Schlesinger: Tasini and Grokster said that transmitting a file on the internet was distribution. (My reaction: an issue not raised or argued by anyone; the Court was focusing on entirely separate legal issues.) Perfect 10 seems to endorse “deemed distribution” under Hotaling, at least when the person accused of distributing actually has a copy. Mere offering is likely to constitute distribution.

Hansen asked Beckerman how one could sue a P2P user under his interpretation. His answer: standard copyright principles, like unauthorized reproduction. The EFF has taken the position that an ephemeral transmission can’t violate the distribution right even if it resulted in a physical copy, but the DoJ disagreed.

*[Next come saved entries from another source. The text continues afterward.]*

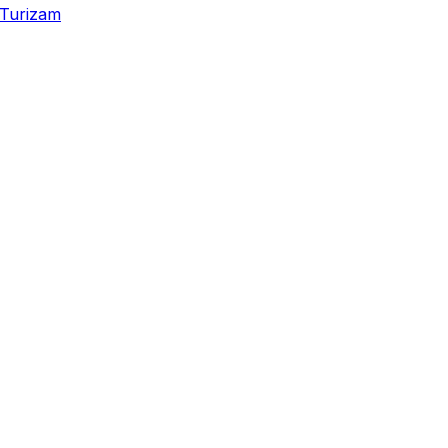
Turizam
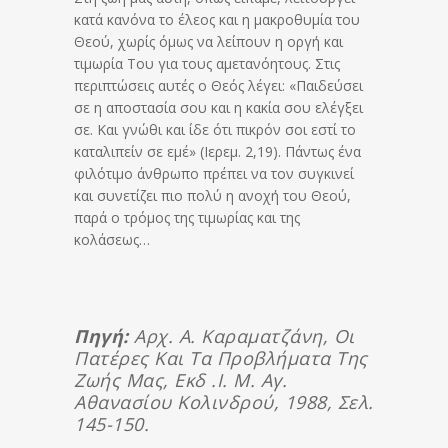
κατά κανόνα το έλεος και η μακροθυμία του
Θεού, χωρίς όμως να λείπουν η οργή και
τιμωρία Του για τους αμετανόητους. Στις
περιπτώσεις αυτές ο Θεός λέγει: «Παιδεύσει
σε η αποστασία σου και η κακία σου ελέγξει
σε. Και γνώθι και ίδε ότι πικρόν σοι εστί το
καταλιπείν σε εμέ» (Ιερεμ. 2,19). Πάντως ένα
φιλότιμο άνθρωπο πρέπει να τον συγκινεί
και συνετίζει πιο πολύ η ανοχή του Θεού,
παρά ο τρόμος της τιμωρίας και της
κολάσεως…
Πηγή:
Αρχ. Α. Καραματζάνη, Οι
Πατέρες Και Τα Προβλήματα Της
Ζωής Μας, Εκδ .Ι. Μ. Αγ.
Αθανασίου Κολινδρού, 1988, Σελ.
145-150.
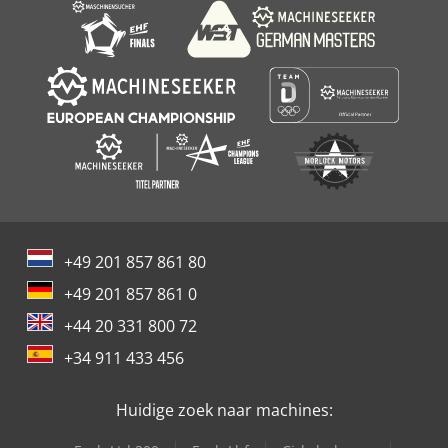
+49 201 857 861 80
+49 201 857 861 0
+44 20 331 800 72
+34 911 433 456
Huidige zoek naar machines:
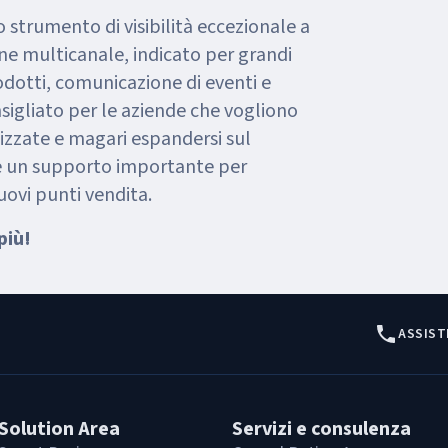
o strumento di visibilità eccezionale a
ne multicanale, indicato per grandi
odotti, comunicazione di eventi e
sigliato per le aziende che vogliono
izzate e magari espandersi sul
, è un supporto importante per
uovi punti vendita.
più!
ASSIST
Solution Area
Servizi e consulenza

2. Should new limits be placed upon statutory damages? Did the supporters of P2P software and the individual defendants miscalculate the reaction of juries? A review of case law, e. g., Capitol Records v. Thomas, (D. Minn. 2007).


Kenneth Doroshow, Senior Vice President of Litigation and Legal Affairs, Recording Industry of America, Wash. D.C.

Stipulated already that he and Beckerman will disagree on everything. Capitol Records was an award of $9000 per work willfully infringed, a huge award total. P2P supporters grossly miscalculated the public reaction. No fair-minded person who watched the trial, though, was at all surprised. Why the disconnect? There is lots of misinformation on the internet about the facts of the cases, the strength of the cases, and the law. A fair-minded jury is likely to view the cases favorably to the RIAA. There was evidence of 24 actual downloads, so the making available issue was not relevant.

At this point I had to leave, but I have no doubt that the ensuing discussion was vigorous.